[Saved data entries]
____________________

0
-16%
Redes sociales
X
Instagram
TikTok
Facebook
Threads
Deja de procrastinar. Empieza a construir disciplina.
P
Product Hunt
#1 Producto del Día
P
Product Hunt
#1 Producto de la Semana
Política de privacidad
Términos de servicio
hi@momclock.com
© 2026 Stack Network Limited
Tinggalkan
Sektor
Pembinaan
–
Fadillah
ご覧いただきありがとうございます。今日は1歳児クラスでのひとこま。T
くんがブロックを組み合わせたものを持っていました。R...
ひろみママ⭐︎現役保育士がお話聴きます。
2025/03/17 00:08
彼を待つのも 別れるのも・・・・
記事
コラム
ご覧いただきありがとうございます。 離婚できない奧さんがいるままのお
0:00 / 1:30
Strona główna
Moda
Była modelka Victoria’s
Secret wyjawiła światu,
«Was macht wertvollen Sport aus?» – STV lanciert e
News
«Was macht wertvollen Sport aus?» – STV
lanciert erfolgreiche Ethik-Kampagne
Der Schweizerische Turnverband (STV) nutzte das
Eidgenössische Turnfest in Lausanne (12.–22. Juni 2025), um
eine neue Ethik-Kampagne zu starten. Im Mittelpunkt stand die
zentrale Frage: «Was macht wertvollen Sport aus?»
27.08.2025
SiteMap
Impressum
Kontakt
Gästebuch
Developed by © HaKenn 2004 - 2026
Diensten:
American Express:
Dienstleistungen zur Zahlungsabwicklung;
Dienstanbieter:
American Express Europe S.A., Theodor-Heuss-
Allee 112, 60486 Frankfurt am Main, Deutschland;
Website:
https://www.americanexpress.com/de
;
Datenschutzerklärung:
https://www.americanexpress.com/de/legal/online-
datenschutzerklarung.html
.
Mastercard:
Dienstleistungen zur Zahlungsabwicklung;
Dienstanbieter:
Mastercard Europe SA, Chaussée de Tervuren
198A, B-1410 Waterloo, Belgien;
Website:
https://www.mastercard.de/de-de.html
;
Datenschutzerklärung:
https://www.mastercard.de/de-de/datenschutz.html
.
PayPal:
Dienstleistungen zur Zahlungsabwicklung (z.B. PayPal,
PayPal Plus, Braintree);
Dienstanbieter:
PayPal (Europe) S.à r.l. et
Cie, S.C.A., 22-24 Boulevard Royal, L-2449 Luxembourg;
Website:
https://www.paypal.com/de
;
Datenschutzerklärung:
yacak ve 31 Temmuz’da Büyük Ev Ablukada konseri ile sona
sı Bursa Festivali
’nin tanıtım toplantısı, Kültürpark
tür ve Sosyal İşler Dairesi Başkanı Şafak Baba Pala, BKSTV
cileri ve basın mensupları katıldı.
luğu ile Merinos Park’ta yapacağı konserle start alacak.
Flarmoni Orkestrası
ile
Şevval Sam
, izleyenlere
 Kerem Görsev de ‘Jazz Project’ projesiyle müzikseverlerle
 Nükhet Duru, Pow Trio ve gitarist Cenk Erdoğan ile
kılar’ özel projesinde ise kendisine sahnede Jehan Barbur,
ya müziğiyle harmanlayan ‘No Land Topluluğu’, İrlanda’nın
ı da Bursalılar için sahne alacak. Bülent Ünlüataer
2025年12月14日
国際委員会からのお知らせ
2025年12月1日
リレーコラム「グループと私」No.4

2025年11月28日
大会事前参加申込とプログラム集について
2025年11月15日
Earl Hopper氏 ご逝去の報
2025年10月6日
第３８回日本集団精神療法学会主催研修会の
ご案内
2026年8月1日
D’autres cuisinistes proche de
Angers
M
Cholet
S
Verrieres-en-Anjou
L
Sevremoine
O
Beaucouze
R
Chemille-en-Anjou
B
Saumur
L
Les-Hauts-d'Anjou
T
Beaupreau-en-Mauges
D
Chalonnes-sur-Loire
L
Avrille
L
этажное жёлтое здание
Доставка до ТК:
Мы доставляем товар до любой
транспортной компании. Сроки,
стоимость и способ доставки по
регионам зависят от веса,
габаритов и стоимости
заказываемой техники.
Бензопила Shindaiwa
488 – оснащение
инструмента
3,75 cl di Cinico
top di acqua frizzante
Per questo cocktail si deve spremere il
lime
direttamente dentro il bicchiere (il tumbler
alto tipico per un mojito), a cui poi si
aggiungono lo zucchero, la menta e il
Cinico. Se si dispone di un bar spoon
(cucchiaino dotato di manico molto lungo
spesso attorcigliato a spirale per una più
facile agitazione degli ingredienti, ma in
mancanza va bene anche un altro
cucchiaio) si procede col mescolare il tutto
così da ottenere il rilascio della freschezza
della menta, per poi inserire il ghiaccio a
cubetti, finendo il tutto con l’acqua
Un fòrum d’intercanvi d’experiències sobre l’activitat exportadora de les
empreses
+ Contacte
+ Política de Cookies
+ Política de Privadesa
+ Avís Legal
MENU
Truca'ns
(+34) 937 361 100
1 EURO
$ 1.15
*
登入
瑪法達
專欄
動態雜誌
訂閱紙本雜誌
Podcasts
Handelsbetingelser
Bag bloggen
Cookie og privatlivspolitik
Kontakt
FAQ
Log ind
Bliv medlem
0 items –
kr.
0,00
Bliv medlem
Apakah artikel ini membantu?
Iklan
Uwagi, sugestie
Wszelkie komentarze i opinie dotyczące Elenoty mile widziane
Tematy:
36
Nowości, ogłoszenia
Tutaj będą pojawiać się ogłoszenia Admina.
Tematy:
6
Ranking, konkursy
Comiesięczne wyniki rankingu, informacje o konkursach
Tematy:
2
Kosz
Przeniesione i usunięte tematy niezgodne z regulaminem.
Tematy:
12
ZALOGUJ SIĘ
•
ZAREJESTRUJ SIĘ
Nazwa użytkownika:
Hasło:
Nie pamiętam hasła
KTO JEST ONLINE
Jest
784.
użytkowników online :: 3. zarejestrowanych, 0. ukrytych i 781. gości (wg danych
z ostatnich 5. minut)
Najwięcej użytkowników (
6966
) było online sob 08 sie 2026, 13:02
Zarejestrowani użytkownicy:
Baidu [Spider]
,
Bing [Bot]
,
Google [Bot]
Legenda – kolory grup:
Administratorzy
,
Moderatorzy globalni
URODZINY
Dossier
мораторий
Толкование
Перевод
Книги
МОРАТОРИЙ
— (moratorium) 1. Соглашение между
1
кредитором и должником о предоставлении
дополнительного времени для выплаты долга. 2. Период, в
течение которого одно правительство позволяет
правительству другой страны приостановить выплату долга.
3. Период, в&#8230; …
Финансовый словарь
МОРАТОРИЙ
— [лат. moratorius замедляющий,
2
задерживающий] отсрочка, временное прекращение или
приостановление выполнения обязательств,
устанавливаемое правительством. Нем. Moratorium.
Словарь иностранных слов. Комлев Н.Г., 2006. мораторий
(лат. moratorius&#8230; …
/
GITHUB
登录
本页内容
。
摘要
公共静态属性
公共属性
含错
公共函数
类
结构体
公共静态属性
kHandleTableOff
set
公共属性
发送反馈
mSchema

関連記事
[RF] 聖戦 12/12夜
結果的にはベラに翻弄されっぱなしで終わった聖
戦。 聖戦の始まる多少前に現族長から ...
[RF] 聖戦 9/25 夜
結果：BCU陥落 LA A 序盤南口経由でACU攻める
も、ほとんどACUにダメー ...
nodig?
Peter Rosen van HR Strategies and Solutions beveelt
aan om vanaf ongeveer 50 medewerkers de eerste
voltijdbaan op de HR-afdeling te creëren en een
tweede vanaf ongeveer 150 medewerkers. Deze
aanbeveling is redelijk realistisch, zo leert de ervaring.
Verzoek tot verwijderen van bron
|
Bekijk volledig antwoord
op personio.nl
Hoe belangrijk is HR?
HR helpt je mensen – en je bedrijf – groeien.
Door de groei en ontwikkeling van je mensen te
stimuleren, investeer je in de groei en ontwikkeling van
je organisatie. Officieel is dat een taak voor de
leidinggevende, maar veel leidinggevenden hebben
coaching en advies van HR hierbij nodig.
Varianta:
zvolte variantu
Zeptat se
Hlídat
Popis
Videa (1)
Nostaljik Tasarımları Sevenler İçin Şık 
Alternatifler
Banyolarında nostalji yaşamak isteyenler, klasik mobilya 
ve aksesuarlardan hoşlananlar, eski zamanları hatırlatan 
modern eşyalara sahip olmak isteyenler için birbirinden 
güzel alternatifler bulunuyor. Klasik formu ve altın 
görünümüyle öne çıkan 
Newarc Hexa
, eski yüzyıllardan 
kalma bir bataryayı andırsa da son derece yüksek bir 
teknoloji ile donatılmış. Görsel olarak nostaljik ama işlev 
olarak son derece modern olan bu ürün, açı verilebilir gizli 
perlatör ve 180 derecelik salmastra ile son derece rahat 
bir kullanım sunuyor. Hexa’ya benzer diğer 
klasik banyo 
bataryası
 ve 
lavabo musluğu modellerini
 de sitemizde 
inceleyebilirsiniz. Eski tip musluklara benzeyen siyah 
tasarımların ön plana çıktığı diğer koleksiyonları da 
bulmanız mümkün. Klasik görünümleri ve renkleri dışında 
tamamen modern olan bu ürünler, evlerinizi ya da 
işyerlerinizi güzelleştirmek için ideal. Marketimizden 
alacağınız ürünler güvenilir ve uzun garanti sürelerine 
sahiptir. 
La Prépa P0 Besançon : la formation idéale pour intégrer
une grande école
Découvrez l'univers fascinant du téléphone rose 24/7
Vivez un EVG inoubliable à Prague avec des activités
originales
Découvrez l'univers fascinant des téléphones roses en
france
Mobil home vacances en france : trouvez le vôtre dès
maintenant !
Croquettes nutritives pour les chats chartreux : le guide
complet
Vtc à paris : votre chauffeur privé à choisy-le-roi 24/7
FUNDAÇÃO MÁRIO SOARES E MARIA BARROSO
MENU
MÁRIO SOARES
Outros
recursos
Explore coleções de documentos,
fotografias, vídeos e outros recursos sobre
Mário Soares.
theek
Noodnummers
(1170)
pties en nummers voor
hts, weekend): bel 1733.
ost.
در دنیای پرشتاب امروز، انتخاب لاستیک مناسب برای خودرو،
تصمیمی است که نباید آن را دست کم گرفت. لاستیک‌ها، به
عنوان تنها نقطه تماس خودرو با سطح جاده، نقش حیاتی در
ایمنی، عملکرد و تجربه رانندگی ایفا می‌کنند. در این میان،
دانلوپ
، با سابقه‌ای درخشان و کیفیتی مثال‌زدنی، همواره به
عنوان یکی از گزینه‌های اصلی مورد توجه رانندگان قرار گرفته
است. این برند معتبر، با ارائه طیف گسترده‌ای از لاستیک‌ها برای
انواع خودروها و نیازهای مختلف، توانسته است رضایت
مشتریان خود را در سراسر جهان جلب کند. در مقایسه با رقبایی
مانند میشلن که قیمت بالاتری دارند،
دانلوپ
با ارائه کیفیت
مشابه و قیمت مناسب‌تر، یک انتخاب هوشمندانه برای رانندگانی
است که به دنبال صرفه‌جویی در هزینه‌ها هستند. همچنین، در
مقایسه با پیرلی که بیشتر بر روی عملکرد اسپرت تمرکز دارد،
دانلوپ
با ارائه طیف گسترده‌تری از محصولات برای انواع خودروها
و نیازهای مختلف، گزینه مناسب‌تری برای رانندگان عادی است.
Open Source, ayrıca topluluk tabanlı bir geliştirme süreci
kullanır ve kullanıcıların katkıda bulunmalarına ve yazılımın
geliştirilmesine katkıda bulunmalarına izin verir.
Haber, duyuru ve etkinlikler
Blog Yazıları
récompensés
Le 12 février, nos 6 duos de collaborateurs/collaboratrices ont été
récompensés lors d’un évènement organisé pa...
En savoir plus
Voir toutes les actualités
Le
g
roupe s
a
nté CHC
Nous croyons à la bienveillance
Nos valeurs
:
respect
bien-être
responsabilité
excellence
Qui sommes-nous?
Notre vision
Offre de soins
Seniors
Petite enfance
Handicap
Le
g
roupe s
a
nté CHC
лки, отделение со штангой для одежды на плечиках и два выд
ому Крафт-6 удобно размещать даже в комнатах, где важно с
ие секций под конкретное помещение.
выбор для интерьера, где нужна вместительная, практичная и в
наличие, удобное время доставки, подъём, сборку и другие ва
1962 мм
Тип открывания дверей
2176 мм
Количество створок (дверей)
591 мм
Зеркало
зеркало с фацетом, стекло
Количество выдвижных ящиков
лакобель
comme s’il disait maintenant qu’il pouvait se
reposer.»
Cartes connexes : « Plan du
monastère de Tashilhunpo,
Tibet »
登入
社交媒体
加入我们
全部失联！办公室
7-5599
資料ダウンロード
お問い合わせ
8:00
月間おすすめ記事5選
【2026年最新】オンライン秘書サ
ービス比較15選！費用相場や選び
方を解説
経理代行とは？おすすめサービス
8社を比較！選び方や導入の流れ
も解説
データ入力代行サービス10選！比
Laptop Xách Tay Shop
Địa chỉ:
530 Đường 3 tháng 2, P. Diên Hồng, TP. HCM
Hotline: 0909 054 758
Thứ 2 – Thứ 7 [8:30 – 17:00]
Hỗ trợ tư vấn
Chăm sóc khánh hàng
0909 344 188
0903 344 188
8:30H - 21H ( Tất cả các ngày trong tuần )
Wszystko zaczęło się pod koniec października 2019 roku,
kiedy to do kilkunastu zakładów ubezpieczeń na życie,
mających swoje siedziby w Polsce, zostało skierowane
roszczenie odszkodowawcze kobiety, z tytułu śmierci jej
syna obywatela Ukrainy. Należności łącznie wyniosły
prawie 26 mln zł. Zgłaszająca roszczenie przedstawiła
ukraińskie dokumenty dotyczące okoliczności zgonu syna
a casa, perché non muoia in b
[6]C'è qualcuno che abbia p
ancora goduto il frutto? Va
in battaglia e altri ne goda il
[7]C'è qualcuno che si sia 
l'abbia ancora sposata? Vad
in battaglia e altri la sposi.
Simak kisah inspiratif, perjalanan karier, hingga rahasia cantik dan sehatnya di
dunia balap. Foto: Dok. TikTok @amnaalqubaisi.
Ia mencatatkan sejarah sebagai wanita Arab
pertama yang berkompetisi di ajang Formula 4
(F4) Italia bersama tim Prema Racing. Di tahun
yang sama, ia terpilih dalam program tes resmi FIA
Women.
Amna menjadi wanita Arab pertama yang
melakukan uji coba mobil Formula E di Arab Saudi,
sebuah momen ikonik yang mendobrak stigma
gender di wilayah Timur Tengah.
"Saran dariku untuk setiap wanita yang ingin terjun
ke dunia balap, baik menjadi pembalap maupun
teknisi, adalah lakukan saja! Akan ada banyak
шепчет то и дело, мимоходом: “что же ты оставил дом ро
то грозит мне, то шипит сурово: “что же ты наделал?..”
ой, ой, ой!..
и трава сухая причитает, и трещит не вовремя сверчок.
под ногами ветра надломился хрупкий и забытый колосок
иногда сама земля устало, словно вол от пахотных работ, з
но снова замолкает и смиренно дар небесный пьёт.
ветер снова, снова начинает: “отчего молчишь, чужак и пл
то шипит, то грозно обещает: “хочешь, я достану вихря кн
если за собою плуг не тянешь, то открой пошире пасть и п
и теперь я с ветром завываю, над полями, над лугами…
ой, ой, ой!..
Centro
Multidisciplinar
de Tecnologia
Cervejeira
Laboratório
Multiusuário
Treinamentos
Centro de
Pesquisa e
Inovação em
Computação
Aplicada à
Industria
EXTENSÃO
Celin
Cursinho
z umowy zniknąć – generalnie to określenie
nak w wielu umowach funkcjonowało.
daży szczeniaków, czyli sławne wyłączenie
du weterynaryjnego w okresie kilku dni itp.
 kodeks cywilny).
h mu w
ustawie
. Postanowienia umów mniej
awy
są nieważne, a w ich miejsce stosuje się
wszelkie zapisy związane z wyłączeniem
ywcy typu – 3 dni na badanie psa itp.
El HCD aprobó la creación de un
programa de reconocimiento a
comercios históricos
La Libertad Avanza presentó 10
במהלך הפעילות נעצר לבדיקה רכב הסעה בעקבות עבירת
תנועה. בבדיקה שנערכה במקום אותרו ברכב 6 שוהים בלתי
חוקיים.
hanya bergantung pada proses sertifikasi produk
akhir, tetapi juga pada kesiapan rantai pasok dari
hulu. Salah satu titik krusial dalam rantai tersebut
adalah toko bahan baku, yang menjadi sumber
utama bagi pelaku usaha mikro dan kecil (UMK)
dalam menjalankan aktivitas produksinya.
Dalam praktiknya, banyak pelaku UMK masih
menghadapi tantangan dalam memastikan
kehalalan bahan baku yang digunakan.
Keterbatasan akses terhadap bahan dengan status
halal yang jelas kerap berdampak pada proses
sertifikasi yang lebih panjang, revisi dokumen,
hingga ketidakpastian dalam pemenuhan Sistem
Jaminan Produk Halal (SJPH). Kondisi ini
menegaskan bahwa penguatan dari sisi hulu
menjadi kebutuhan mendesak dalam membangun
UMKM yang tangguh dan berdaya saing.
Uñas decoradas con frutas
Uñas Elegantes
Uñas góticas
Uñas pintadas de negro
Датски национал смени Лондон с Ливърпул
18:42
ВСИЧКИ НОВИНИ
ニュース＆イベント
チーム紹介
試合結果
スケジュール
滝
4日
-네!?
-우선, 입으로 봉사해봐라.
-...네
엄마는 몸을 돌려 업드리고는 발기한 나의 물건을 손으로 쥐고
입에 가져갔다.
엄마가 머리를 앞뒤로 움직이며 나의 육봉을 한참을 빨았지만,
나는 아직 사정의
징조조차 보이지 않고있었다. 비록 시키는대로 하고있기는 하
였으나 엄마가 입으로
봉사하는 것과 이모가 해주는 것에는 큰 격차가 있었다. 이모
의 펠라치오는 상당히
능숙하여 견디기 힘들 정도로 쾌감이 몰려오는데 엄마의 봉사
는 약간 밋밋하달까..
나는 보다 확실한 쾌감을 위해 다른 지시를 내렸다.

____________________

What the exercise asks.
Extract each line above that contains the string "balap".

Task output.
dunia balap. Foto: Dok. TikTok @amnaalqubaisi.
ke dunia balap, baik menjadi pembalap maupun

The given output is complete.